Thursday, December 31, 2015

Realtors forge Rs 7,567 cr equity deals with foreign funds in 2015

Four large property developers have seen equity investments/commitments of Rs 7,567 crore by foreign funds in the current calendar year, about three times the amount raised by in CY 2014.

Last year, two developers raised Rs 2,500 crore, including a fund floated by Peninsula Land and Brookfield to provide debt to other developers, said a report released by Kotak Securities on December 28.

The 2015 equity investments/commitments include the Rs 2,700 crore Piramal Realty, part of Ajay Piramal group, got from Warbug Pincus and Goldman Sachs at the entity level; Rs 1,250 crore raised by Shapoorji Pallonji from ADB, IFC and Standard Chartered; Rs 1992 crore raised by DLF from Singapore's GIC in two of projects and Rs 1625 joint venture between Warbug Pincus and Embassy Developers for warehousing projects.

In comparison, the year 2013 saw equity deals of Rs 3,550 crore which was mostly platform or joint ventures between developers and global investors, the report said.
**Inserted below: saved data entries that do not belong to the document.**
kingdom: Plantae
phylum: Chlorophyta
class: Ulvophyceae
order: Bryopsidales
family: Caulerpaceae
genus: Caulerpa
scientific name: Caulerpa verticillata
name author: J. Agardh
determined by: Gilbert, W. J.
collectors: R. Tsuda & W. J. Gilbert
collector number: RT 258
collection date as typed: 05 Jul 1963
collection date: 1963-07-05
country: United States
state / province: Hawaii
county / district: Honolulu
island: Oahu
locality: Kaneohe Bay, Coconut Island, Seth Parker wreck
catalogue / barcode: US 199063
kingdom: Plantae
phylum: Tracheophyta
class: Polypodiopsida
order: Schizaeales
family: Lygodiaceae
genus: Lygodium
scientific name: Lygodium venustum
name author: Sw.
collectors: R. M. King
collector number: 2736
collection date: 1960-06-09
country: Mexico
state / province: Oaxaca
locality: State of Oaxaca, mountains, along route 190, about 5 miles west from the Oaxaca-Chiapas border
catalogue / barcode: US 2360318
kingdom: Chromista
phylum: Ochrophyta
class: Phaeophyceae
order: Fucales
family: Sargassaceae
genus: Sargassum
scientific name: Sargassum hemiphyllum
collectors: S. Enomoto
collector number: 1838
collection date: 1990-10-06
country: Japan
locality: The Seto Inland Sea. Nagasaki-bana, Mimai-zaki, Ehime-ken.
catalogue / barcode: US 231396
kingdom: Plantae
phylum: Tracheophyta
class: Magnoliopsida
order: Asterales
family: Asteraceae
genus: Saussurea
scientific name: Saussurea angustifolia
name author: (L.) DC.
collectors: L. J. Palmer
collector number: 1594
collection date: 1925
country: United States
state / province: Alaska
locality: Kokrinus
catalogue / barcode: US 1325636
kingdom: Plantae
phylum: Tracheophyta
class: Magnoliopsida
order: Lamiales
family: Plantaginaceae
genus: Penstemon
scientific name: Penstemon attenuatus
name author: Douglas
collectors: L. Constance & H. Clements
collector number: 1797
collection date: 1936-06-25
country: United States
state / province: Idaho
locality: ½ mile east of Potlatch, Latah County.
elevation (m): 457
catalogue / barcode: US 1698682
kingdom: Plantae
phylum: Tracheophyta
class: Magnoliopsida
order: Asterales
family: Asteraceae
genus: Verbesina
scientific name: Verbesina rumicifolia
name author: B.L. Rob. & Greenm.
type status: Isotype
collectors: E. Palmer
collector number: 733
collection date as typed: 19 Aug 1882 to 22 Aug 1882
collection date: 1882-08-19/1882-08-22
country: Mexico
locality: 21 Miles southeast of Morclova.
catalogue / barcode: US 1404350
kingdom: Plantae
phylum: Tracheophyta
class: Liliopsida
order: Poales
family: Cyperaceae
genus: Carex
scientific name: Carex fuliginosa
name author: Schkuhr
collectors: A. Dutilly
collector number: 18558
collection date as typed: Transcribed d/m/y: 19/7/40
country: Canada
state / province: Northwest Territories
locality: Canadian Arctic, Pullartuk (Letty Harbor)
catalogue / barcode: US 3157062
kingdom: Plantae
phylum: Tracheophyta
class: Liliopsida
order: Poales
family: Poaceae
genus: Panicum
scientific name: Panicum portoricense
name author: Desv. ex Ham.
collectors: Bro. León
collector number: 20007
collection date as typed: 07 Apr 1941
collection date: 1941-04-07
In 2013, Godrej Properties, Mahindra Lifespaces, Brigade did platform deals with dutch fundhouse APG, Standard Chartered and Singapore's sovereign fund GIC respectively.

Besides, the year 2015 saw total PE investments of Rs 18,300 crore in real estate in the first nine months, the highest ever since 2008, according to consultancy firm Cushman & Wakefield.

Amit Bhagat, CEO & managing director of property fund manager ASK Property Investment Advisors termed the FDI commitments in 2015 as a "welcome relief".

"The actual invested amounts are lower since these are commitments but eventually investments will follow. The sector has been receiving only debt in last few seven years whereas need of the hour is equity," Bhagat said..

"The commitments are at platform level and enterprise level to begin with but it reflects the shape of things to follow. Excess of debt money has led to deterioration in quality of real estate paper and hence foreign investors with deep pockets and longer duration money have started looking at equity investments," he added.

The Kotak report said larger developers are getting equity investments. While bigger ones are signing equity JVs with global investors, smaller companies are doing JVs with larger ones.

Nearly 60 per cent of the tie-ups have happened in FY2016 alone, compared to those between FY2004- 15, the report said.

"More and more land owners / corporates are now tying up with / selling their land parcels to larger (and branded) developers. In fact, small developers and large ones in distress have offered more partnerships to branded developers in the recent past, than in before," Sarda said in the report.